Door Bart De Wever op 17 januari 2012, over deze onderwerpen: Asiel

Piotr Koscik. Zo heet de Poolse 'holbewoner' die Vlaanderen tijdens de kerstperiode in de armen sloot. Van Piotr Koscik werd het 'onze Piotr'. Maar nog voor de Pool 'Piotterke' kon worden, spatte de romantische kerstbubbel uiteen. Piotr bleek een doodgewone 'loser' met een crimineel verleden. Of hoe wij, zo schrijft BART DE WEVER, collectief staan te popelen om ons te verwarmen aan een sentimenteel (kerst)verhaal, eentje over het slachtofferschap van de goede mens in de boze wereld.

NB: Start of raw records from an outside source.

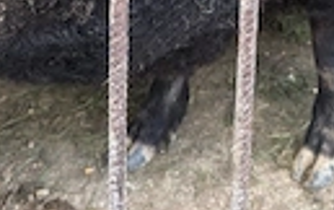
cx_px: 230
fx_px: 720
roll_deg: -0.7
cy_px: -150
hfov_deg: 25.9
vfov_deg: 14.8
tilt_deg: -13.3
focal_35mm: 79
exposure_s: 1/160
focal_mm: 6.76
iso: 160
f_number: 1.78
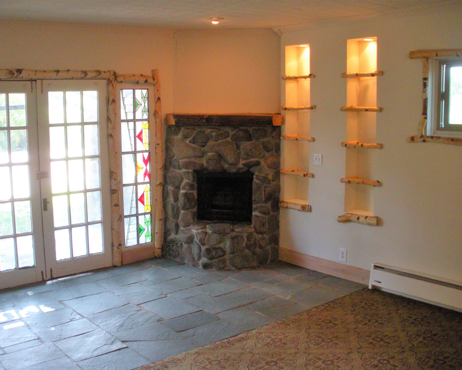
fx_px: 520
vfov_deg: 39.2
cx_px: 214
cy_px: 187
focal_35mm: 38
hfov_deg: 47.9
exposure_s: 1/66.3
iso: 366
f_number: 3.5
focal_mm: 6.3
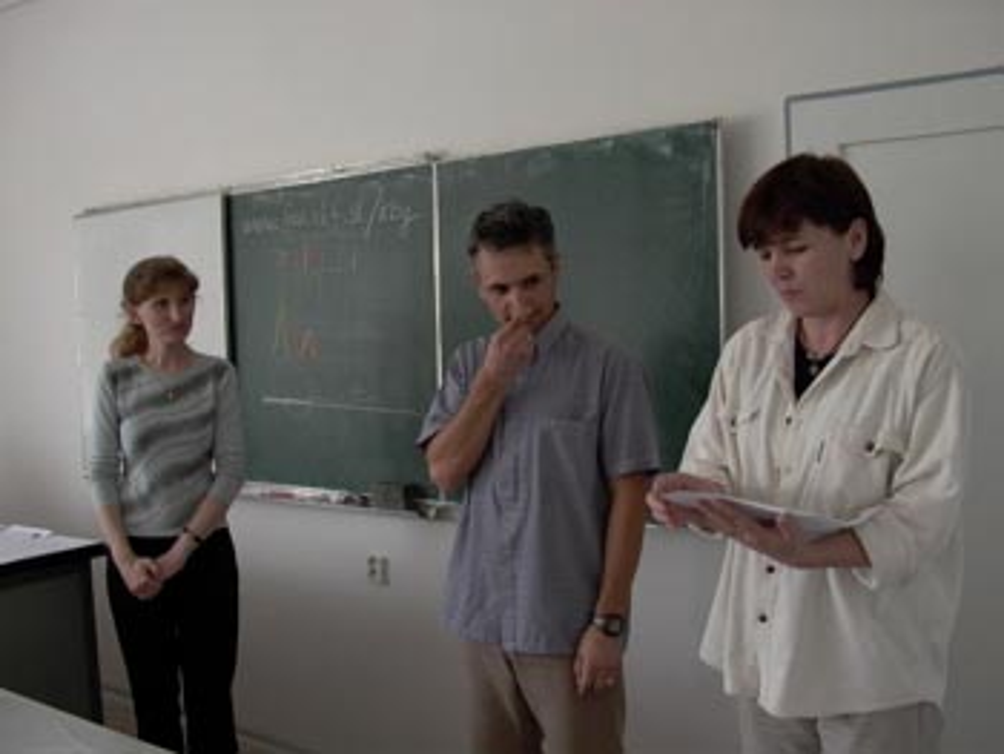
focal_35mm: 33
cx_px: 502
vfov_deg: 43.0
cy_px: 377
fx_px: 958
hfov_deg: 55.3
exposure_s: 1/58.4
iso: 100
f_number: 2.04
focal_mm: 7.13
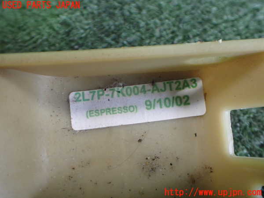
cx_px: 132
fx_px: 229
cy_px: 99
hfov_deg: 60.0
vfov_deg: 46.8
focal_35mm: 30
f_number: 2.3
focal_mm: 5.4
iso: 800
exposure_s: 1/125
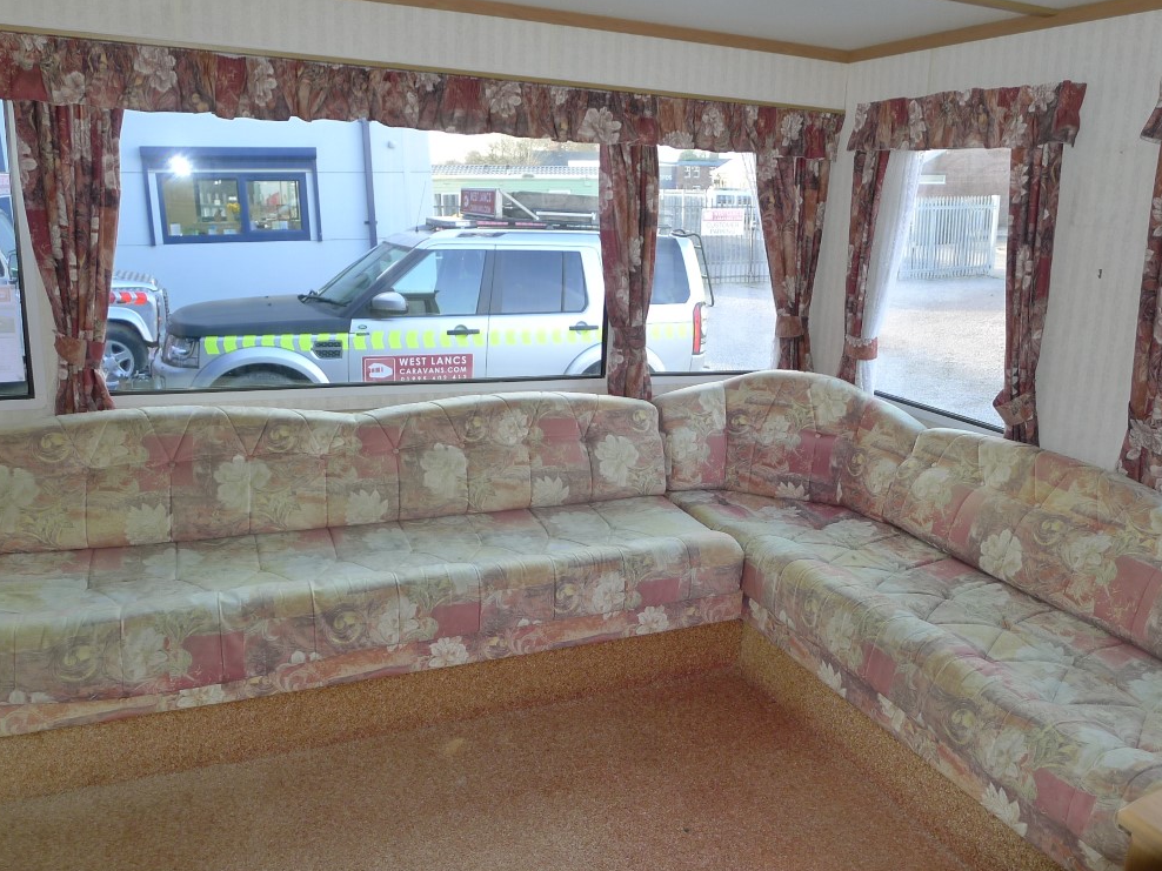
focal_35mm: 27
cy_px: 429
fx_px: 906
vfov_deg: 51.4
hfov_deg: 65.1
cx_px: 647
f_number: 2
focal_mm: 5.1
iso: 125
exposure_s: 1/80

In de donkere dagen voor Kerstmis zagen opmerkzame passanten aan de Charles De Costerlaan op de Antwerpse Linkeroever een rookpluim opstijgen. Prompt alarmeerden ze de brandweer. De spuitgasten vonden geen uitslaande brand, maar een kookpot op een houtvuurtje in een uitgegraven bunker die met betonplaten en plastic tot een armetierige woonst was omgebouwd. Zo maakte de wereld kennis met de 41-jarige Poolse metselaar Piotr Koscik.

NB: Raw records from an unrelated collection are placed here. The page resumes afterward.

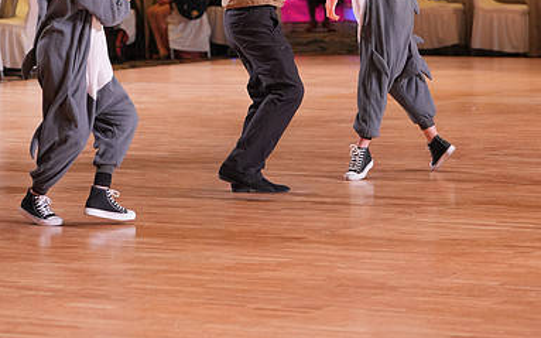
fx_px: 2889
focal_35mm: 196
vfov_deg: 6.7
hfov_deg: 10.7
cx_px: 272
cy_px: -51
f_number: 4.5
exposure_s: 1/400
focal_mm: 127
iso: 2500
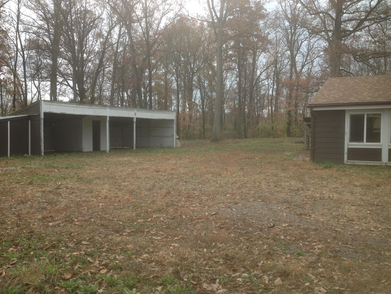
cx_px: 196
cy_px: 147
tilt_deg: -2.8
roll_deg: +0.8
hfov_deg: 52.6
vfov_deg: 40.7
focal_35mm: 35
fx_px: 395
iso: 50
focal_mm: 4.28
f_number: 2.4
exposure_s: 1/370
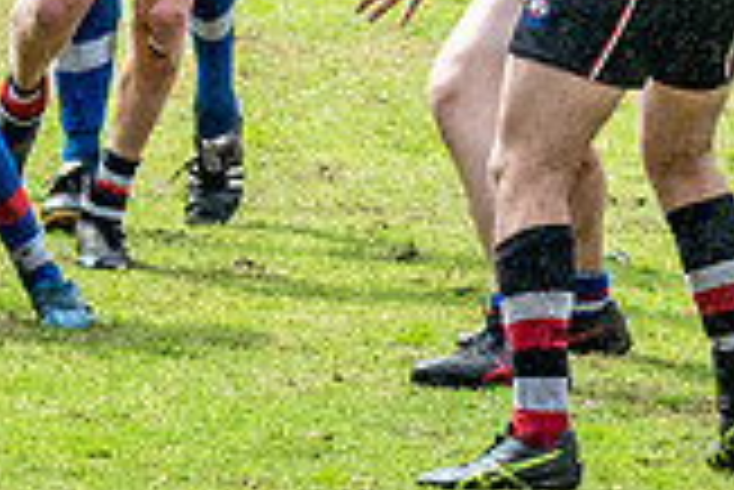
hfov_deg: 1.4
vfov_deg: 0.9
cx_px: -614
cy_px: -71
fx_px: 29753
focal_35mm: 1458
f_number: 7.1
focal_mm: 220
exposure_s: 1/4000
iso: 1250
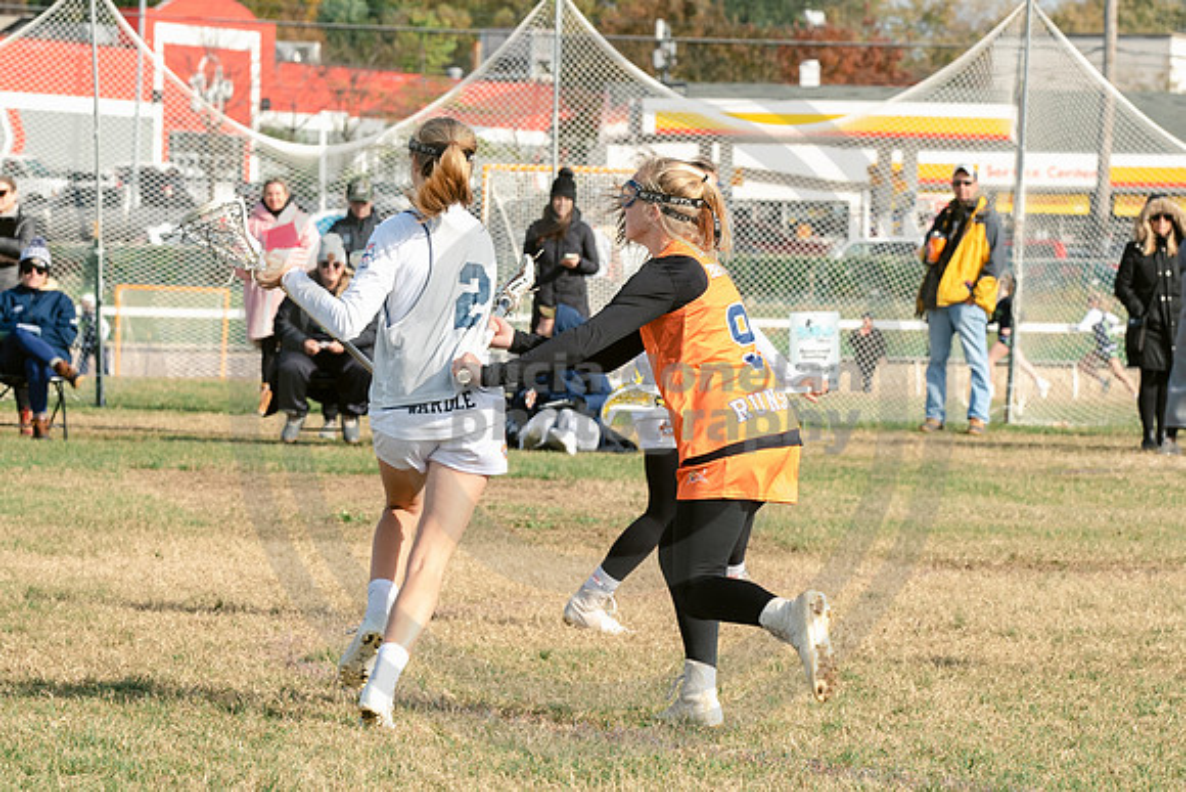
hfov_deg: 7.3
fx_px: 9328
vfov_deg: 4.9
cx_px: 629
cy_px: 472
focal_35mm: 283
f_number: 7.1
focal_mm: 122
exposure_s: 1/800
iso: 250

Piotr woonde naar eigen zeggen al vijf jaar in die door ratten geteisterde bunker, waar hij eenzaam overleefde zonder elektriciteit, water of sanitaire voorzieningen. Hij was als werkgast vanuit Polen naar Antwerpen gekomen en kon in eerste instantie goed zijn boterham verdienen. Maar in 2007 greep de crisis om zich heen. Piotr verloor zijn job bij een malafide ondernemer en werd dakloos.

En wat deed de overheid dan aan zijn schrijnende toestand? Piotr was al zeker twintig keer bij het OCMW langsgegaan. Maar omdat hij illegaal in het land verbleef, had men hem daar telkens wandelen gestuurd. Net als Jozef en Maria destijds. De politie was al eens langsgekomen. Niet om hem naar een beter oord te voeren, maar om zijn stulpje af te breken zodat Piotr de kerstdagen niet eens in een stal kon doorbrengen.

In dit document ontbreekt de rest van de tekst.